__WHAT YOU NEED TO DO__
Please write out the listing exactly, leaving each picture out.

○ ○ ○ ○ ○

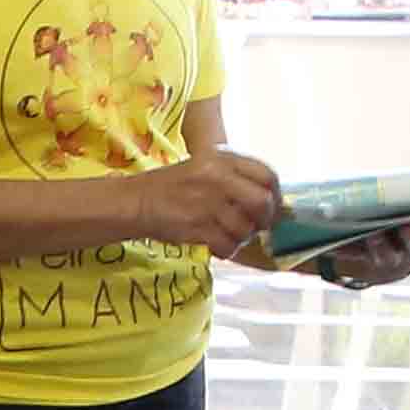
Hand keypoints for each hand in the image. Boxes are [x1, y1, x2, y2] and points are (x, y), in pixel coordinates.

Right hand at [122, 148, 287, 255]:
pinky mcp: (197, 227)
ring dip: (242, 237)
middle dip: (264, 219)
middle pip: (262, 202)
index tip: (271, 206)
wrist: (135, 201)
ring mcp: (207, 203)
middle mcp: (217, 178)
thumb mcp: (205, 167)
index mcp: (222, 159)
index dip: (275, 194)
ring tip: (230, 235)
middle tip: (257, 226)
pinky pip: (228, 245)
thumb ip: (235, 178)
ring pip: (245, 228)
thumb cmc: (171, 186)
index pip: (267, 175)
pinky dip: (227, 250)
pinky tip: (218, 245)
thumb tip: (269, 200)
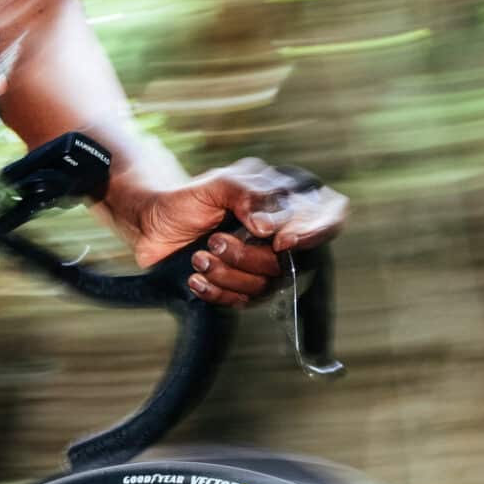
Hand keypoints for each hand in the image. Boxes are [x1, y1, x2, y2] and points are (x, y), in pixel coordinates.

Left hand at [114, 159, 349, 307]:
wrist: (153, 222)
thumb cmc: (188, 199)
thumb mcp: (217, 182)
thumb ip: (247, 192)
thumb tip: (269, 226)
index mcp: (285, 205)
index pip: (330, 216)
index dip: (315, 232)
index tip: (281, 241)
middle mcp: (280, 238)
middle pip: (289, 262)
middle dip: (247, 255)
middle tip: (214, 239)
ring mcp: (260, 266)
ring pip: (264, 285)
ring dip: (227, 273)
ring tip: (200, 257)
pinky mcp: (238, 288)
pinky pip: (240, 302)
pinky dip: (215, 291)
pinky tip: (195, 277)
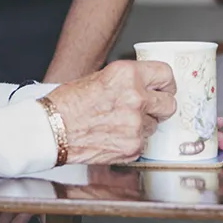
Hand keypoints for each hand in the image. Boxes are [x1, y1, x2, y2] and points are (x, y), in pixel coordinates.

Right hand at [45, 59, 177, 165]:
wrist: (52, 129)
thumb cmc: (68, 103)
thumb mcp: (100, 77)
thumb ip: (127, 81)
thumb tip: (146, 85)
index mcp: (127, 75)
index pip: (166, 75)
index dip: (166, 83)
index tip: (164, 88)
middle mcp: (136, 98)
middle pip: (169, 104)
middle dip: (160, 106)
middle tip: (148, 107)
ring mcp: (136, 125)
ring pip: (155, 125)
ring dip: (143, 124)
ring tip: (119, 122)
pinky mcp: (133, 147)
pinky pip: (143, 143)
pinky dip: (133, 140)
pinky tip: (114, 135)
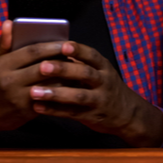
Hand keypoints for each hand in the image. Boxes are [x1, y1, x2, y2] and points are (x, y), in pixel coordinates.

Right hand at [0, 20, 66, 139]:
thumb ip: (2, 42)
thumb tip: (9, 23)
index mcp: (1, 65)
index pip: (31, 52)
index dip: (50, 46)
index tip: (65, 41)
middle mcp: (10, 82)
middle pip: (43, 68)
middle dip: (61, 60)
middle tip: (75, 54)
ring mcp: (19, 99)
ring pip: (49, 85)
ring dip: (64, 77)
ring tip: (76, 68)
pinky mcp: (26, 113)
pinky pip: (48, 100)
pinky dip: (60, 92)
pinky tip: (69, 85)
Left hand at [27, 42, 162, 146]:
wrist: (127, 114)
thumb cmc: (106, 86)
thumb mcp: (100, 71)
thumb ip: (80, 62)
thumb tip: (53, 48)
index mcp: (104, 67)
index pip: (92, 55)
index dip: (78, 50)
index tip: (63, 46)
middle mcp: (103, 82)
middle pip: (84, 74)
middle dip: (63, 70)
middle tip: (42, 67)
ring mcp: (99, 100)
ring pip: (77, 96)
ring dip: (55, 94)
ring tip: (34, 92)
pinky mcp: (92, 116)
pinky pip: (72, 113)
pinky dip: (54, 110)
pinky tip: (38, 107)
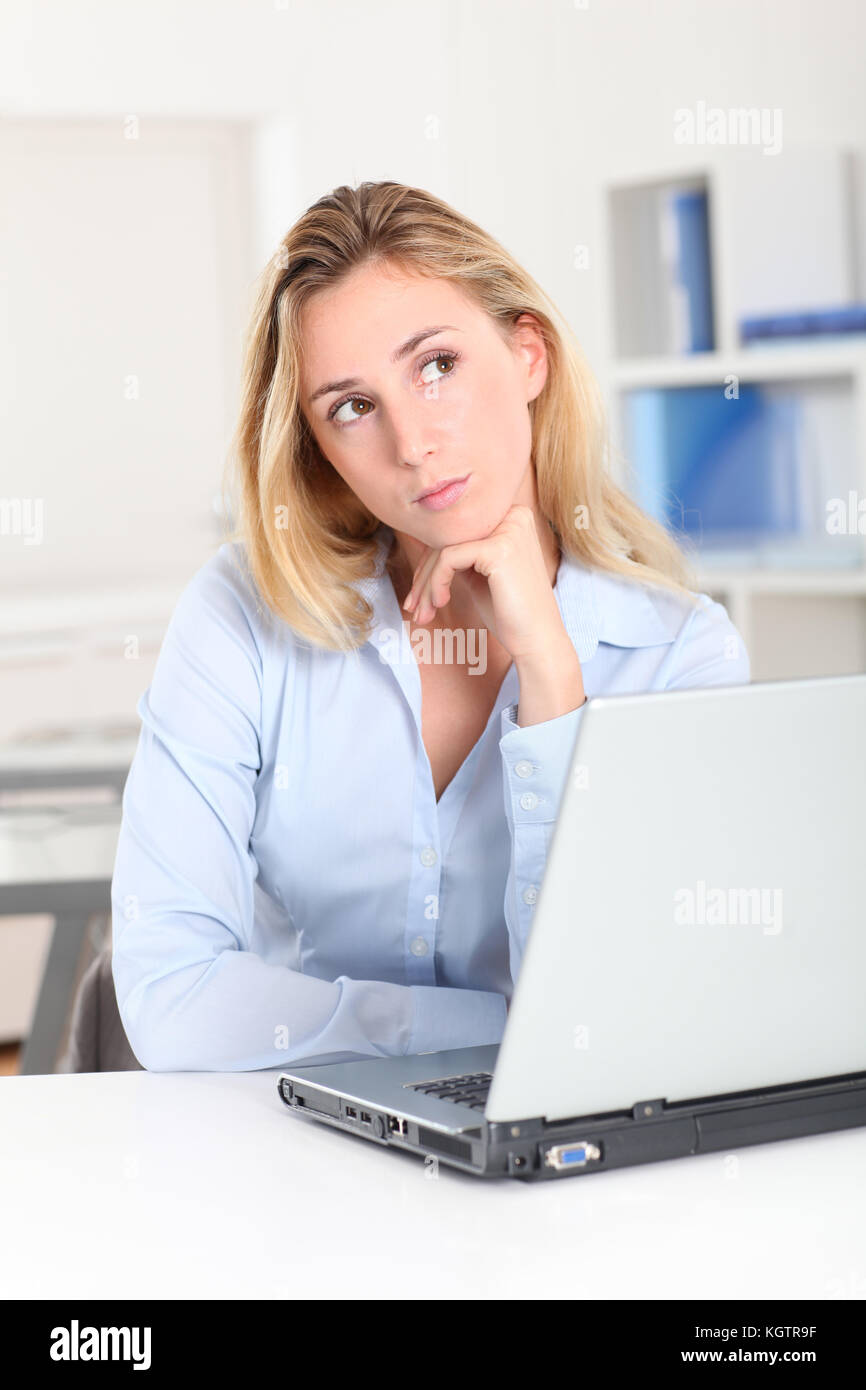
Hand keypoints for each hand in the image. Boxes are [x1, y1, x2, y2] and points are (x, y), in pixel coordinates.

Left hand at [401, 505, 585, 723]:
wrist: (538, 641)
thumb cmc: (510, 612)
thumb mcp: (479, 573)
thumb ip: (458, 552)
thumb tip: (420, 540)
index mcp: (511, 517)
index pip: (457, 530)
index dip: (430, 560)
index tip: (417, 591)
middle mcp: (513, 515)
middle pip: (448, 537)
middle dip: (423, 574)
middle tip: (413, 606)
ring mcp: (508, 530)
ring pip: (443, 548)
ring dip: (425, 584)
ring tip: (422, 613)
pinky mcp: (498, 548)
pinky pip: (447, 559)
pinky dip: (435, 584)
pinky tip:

○ ○ ○ ○ ○

__TASK OUTPUT__
Hand keypoints for each hand in the image. Boxes are [x1, y1, x2, y2] and points are (x, y), in pixel coordinates.

Right hand at [122, 148, 287, 255]:
pinky mcp: (197, 227)
ring dip: (242, 237)
middle dip: (264, 219)
middle pip: (262, 202)
index tip: (271, 206)
wrist: (135, 201)
ring mcp: (207, 203)
middle mcp: (217, 178)
thumb mcp: (205, 167)
index mcp: (222, 159)
index dip: (275, 194)
ring tip: (230, 235)
middle tip: (257, 226)
pinky pip: (228, 245)
thumb ip: (235, 178)
ring pip: (245, 228)
thumb cmc: (171, 186)
index pip: (267, 175)
pinky dip: (227, 250)
pinky tip: (218, 245)
thumb tip: (269, 200)
Hand keypoints for each hand in the image. Boxes are [x1, y1, x2, y2] and points are (x, y), in pixel coordinates.

Left hand at [114, 159, 349, 307]:
wrist: (153, 222)
thumb cmc: (188, 199)
thumb mcp: (217, 182)
thumb ip: (247, 192)
thumb tip: (269, 226)
index mcp: (285, 205)
index pip: (330, 216)
index dip: (315, 232)
index tip: (281, 241)
middle mcp: (280, 238)
middle pip: (289, 262)
middle dip: (247, 255)
middle tip: (214, 239)
ring mcp: (260, 266)
ring pip: (264, 285)
ring dip: (227, 273)
ring tip: (200, 257)
pinky mcp: (238, 288)
pinky pip: (240, 302)
pinky dip: (215, 291)
pinky tip: (195, 277)
Hand keypoints for each hand in the image. Boxes are [x1, y1, x2, y2] and points are (x, y), in pixel coordinates.

Right hand at [45, 59, 177, 165]:
wrist: (52, 129)
thumb cmc: (68, 103)
thumb mcp: (100, 77)
thumb ip: (127, 81)
thumb tip: (146, 85)
index mcp: (127, 75)
index pip: (166, 75)
index dip: (166, 83)
index tip: (164, 88)
middle mcp: (136, 98)
middle pip: (169, 104)
middle dip: (160, 106)
middle tip: (148, 107)
ring mcp: (136, 125)
ring pip: (155, 125)
ring dip: (143, 124)
ring tip: (119, 122)
pinky mcp: (133, 147)
pinky pip: (143, 143)
pinky dip: (133, 140)
pinky tip: (114, 135)
Hand keypoints for each hand in the image. Boxes are [x1, y1, x2, y2] and points are (x, y), in pixel coordinates.

Right hand at [0, 20, 66, 139]:
thumb ip: (2, 42)
thumb tip: (9, 23)
index mcp: (1, 65)
index pip: (31, 52)
index dip: (50, 46)
index tip: (65, 41)
middle mcp: (10, 82)
middle pip: (43, 68)
middle dip: (61, 60)
middle tip: (75, 54)
ring mcp: (19, 99)
ring pip: (49, 85)
ring dip: (64, 77)
ring tip: (76, 68)
pinky mcp: (26, 113)
pinky pip: (48, 100)
pinky dip: (60, 92)
pinky tip: (69, 85)
Left hand at [27, 42, 162, 146]:
wrist: (127, 114)
thumb cmc: (106, 86)
thumb mcp: (100, 71)
thumb ip: (80, 62)
thumb tip: (53, 48)
index mcp: (104, 67)
index pip: (92, 55)
index dip: (78, 50)
index tip: (63, 46)
middle mcp: (103, 82)
middle pip: (84, 74)
middle dip: (63, 70)
middle tip: (42, 67)
ring mcp: (99, 100)
ring pip: (77, 96)
ring dip: (55, 94)
ring tip: (34, 92)
pinky mcp: (92, 116)
pinky pip: (72, 113)
pinky dip: (54, 110)
pinky tip: (38, 107)
Hand keypoints for each hand in the image. Boxes are [x1, y1, x2, y2] and points are (x, y), in pixel coordinates.

Left hand at [401, 505, 585, 723]:
wrist: (538, 641)
thumb cmc: (510, 612)
thumb mcp: (479, 573)
thumb ip: (458, 552)
thumb tip: (420, 540)
index mcp: (511, 517)
index pip: (457, 530)
index dip: (430, 560)
index tip: (417, 591)
middle mcp: (513, 515)
middle pip: (448, 537)
middle dip: (423, 574)
middle tip: (413, 606)
ring mcp: (508, 530)
ring pip: (443, 548)
ring dip: (425, 584)
ring tip: (422, 613)
pinky mcp: (498, 548)
pinky pip: (447, 559)
pinky dip: (435, 584)
pinky tip:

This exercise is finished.